== Data for processing
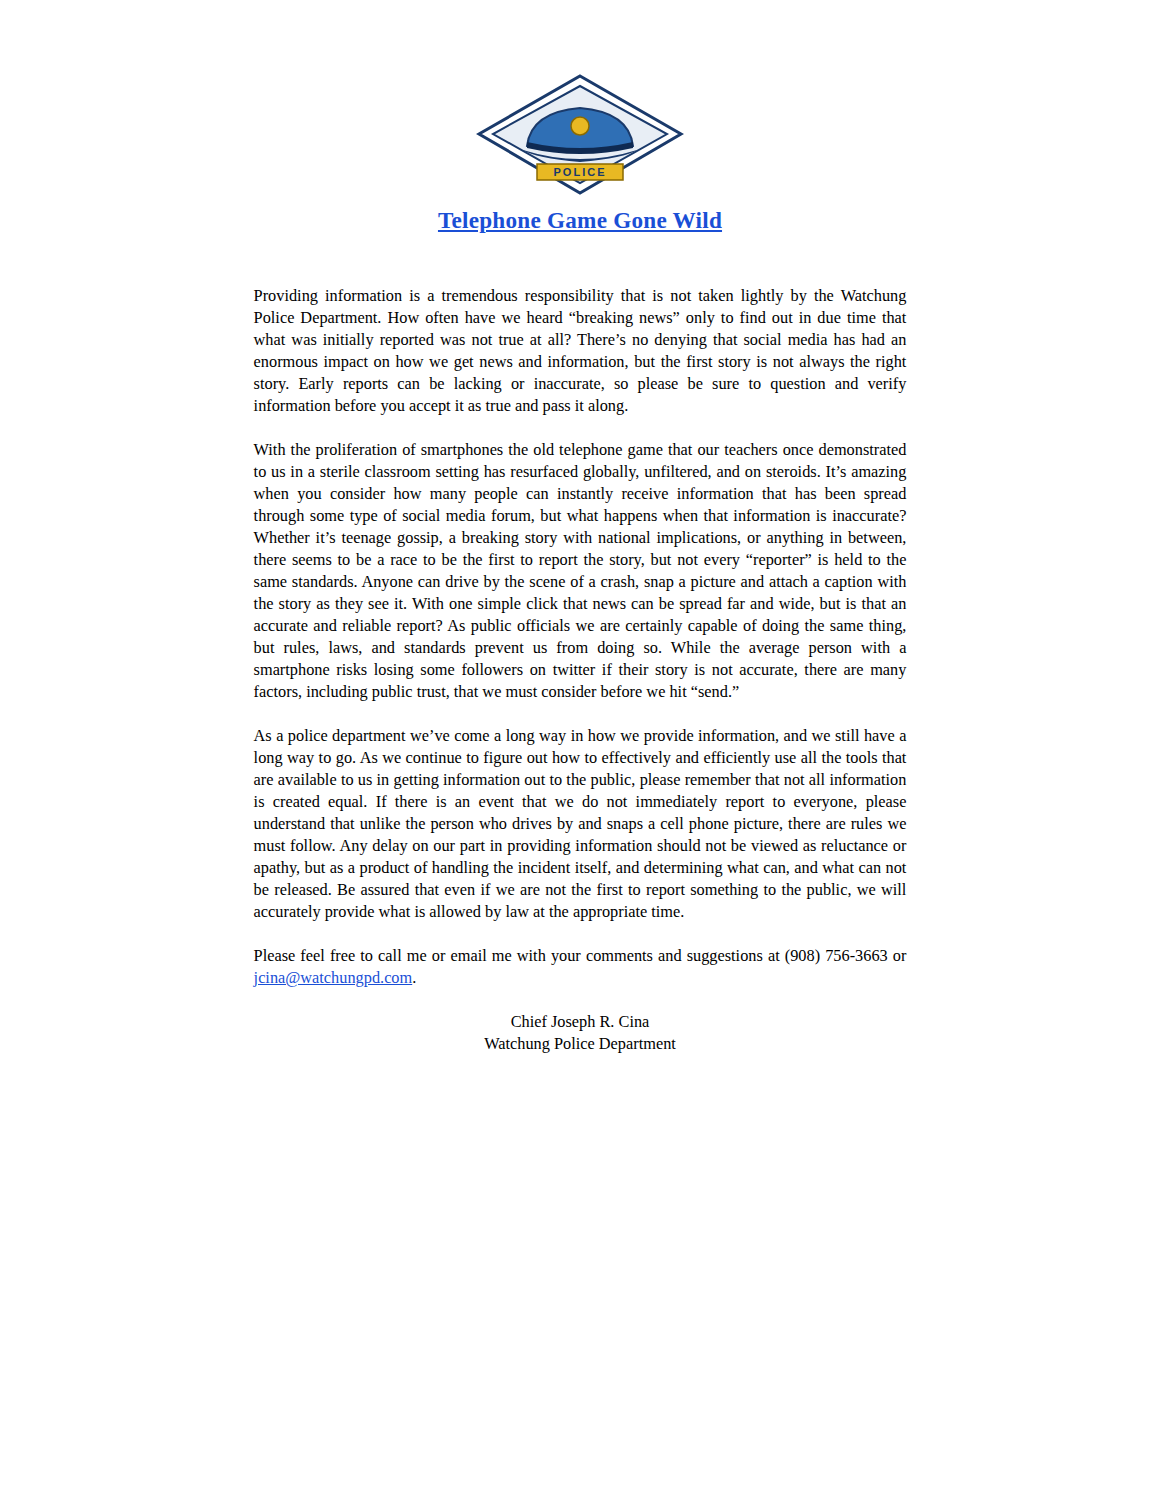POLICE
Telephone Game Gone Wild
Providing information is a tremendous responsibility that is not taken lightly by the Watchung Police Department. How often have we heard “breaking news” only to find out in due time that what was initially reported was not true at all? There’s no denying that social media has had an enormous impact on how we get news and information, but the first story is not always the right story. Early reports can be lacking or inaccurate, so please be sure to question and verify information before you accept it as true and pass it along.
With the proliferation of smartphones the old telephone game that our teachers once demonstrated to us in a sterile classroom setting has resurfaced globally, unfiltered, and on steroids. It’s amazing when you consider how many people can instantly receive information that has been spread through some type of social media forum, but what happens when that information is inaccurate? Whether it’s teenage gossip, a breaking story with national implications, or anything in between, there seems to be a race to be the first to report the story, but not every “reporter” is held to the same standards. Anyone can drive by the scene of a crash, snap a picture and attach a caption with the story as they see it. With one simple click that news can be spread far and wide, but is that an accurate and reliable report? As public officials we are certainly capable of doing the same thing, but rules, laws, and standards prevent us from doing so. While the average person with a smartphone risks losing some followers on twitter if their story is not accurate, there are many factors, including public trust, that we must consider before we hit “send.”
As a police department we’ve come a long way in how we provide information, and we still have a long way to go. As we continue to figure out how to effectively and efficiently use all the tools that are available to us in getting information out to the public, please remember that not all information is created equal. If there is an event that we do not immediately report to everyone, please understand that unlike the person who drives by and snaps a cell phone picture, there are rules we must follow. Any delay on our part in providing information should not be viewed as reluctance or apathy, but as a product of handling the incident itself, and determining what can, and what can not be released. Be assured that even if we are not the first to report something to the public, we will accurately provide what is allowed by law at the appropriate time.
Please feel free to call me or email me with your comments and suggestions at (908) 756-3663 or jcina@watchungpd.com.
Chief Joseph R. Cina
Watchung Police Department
====
== Data for processing
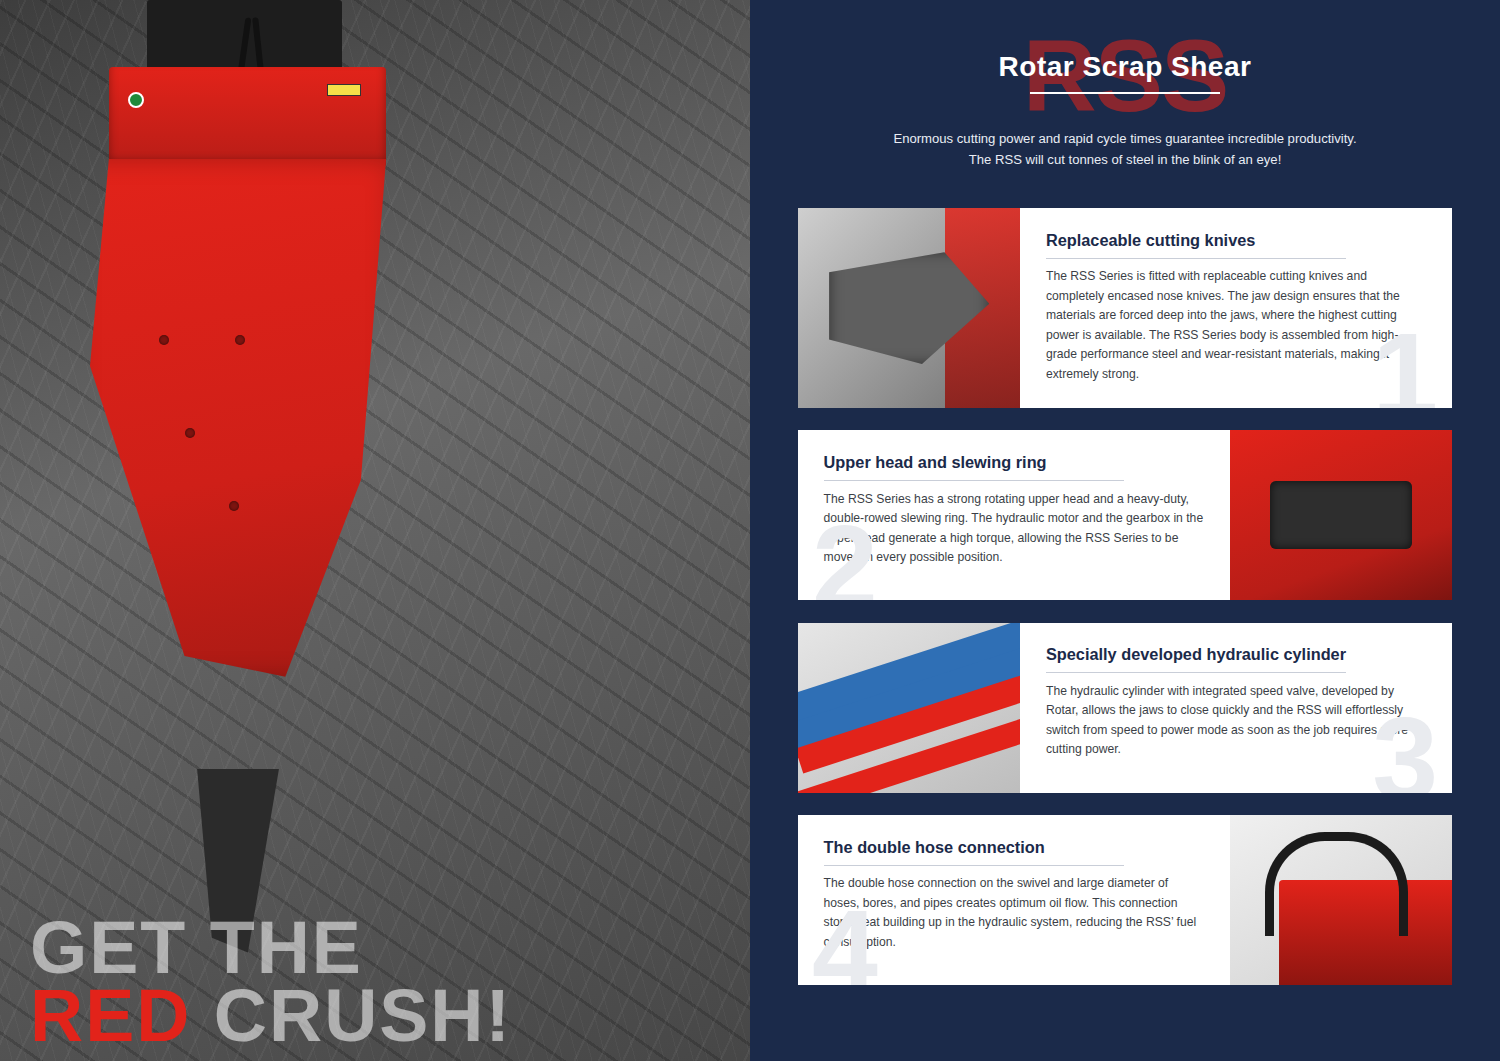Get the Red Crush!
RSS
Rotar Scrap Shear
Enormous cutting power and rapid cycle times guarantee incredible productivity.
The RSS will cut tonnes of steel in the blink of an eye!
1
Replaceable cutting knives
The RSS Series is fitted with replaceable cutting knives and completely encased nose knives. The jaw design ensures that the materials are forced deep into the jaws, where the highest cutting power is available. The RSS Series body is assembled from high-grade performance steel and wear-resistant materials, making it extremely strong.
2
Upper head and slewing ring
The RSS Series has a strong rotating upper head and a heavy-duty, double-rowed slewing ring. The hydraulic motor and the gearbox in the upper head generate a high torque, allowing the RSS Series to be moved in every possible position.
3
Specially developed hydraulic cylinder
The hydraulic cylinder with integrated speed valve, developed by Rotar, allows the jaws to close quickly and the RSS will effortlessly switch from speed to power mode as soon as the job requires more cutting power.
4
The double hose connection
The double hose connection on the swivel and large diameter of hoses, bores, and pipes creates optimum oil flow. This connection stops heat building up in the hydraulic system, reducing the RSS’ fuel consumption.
====
Filter the records for the word "developed" and show every line that has it.

Specially developed hydraulic cylinder
The hydraulic cylinder with integrated speed valve, developed by Rotar, allows the jaws to close quickly and the RSS will effortlessly switch from speed to power mode as soon as the job requires more cutting power.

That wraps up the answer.